I am loving football right now though.... :biggrin:


----------



## xray (Feb 21, 2005)

edwardcyh said:


> I am loving football right now though.... :biggrin:


Fair weather fan. :biggrin:


----------



## edwardcyh (Dec 13, 2005)

xray said:


> Fair weather fan. :biggrin:


Nope... A Romo fan.

When Romo got the starting job, my Cowboy stuff started coming down from the attic. I actually found a big banner from the Aikman/Smith/Irvin era. :biggrin:

It's been a looooooong time that I've been excited about the boys.


----------



## edwardcyh (Dec 13, 2005)

Remember when Romo got the job starting the 2nd half of the NYG game?

Big Tuna left him out to dry against a defense they couldn't stop....

How times changed. :biggrin:


----------



## croco (Feb 14, 2005)

edwardcyh said:


> Nope... A Romo fan.
> 
> When Romo got the starting job, my Cowboy stuff started coming down from the attic. I actually found a big banner from the Aikman/Smith/Irvin era. :biggrin:
> 
> It's been a looooooong time that I've been excited about the boys.


It might be an even loooooooonger time until you get excited about the Mavs again :sadbanana:


----------



## edwardcyh (Dec 13, 2005)

Nay...

The first 41 games will be sleepwalking for the team. After that, AJ starts breathing down their necks. ASG marks the start of our regular season.

I am sure I'll be into the game with 10 games left in the regular season or so....


----------



## xray (Feb 21, 2005)

"F" the Mavs - this thread is now about the Cowboys! :yay::yay:

The greatness of this season is it's so dramatic - you've got this outstanding season (best record in Cowboy history), and yet we're on a crash-course for New England in the Super Bowl!!

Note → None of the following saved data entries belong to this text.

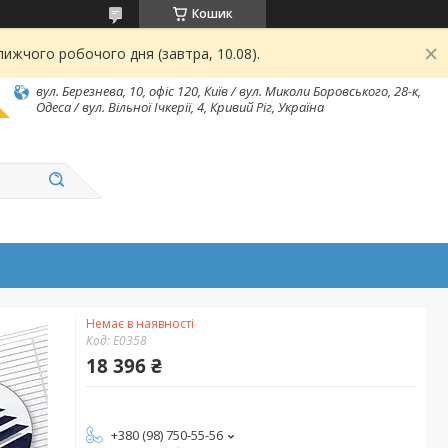
Кошик
ижчого робочого дня (завтра, 10.08).
вул. Березнева, 10, офіс 120, Київ / вул. Миколи Боровського, 28-к,
Одеса / вул. Вільної Ічкерії, 4, Кривий Ріг, Україна
Немає в наявності
Код:
E0358
18 396 ₴
+380 (98) 750-55-56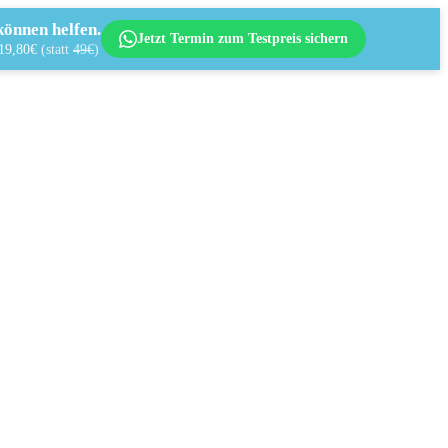
önnen helfen.
Jetzt Termin zum Testpreis sichern
 19,80€
(statt
49€
)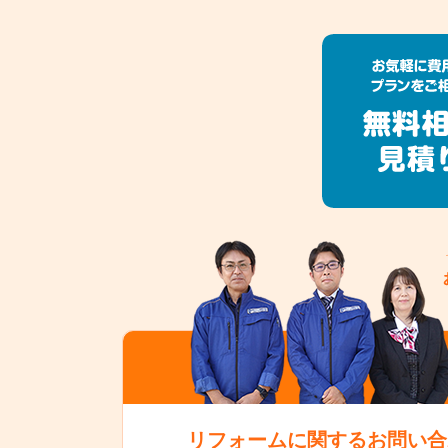
リフォームに関するお問い合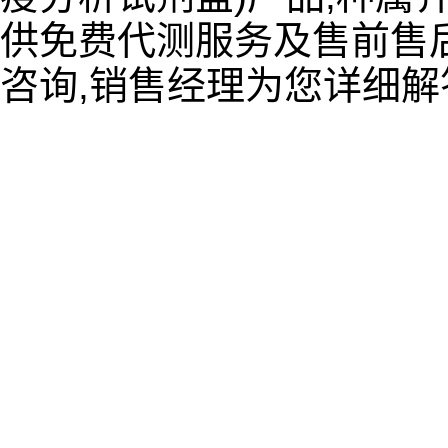
供免费代测服务及售前售后
咨询,销售经理为您详细解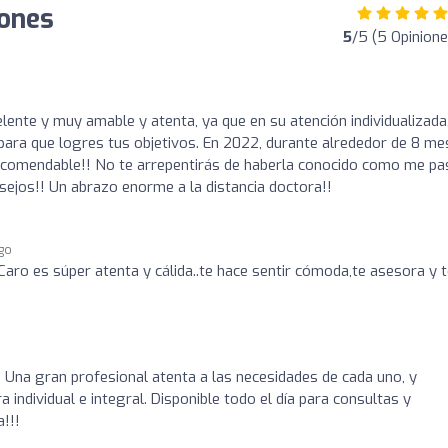
iones
5
/5 (5 Opinione
lente y muy amable y atenta, ya que en su atención individualizada
ara que logres tus objetivos. En 2022, durante alrededor de 8 me
 recomendable!! No te arrepentirás de haberla conocido como me pa
sejos!! Un abrazo enorme a la distancia doctora!!
ago
aro es súper atenta y cálida..te hace sentir cómoda,te asesora y 
 Una gran profesional atenta a las necesidades de cada uno, y
ndividual e integral. Disponible todo el día para consultas y
!!!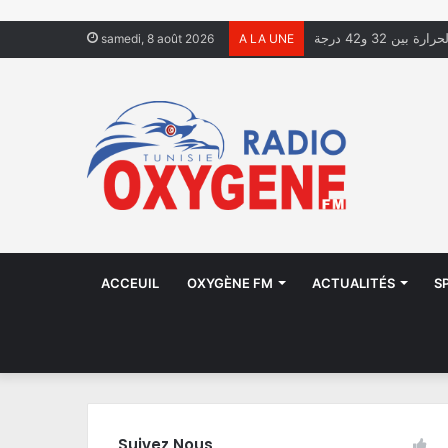
ة بين 32 و42 درجة
samedi, 8 août 2026
A LA UNE
ACCEUIL
OXYGÈNE FM
ACTUALITÉS
S
Suivez Nous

I love it!! :banana::banana::banana::banana::banana:


----------



## t1no (Jul 10, 2005)

xray said:


> "F" the Mavs - this thread is now about the Cowboys! :yay::yay:
> 
> The greatness of this season is it's so dramatic - you've got this outstanding season (best record in Cowboy history), and yet we're on a crash-course for *Colts* in the Super Bowl!!
> 
> I love it!! :banana::banana::banana::banana::banana:


Thank You!


----------



## edwardcyh (Dec 13, 2005)

http://www.eiupanthers.com/News/gen/2007/12/3/07romojerseypromo.asp

I am tempted...


----------



## xray (Feb 21, 2005)

t1no said:


> The Colts will lose to New England in the playoffs!!


See how easy it is to play? :lol:


----------



## t1no (Jul 10, 2005)

:lol: that's so wrong and you know it.


----------



## croco (Feb 14, 2005)

Here is hoping the Patriots will pull a Maverick, they are already playing worse than they did a couple of weeks ago.


----------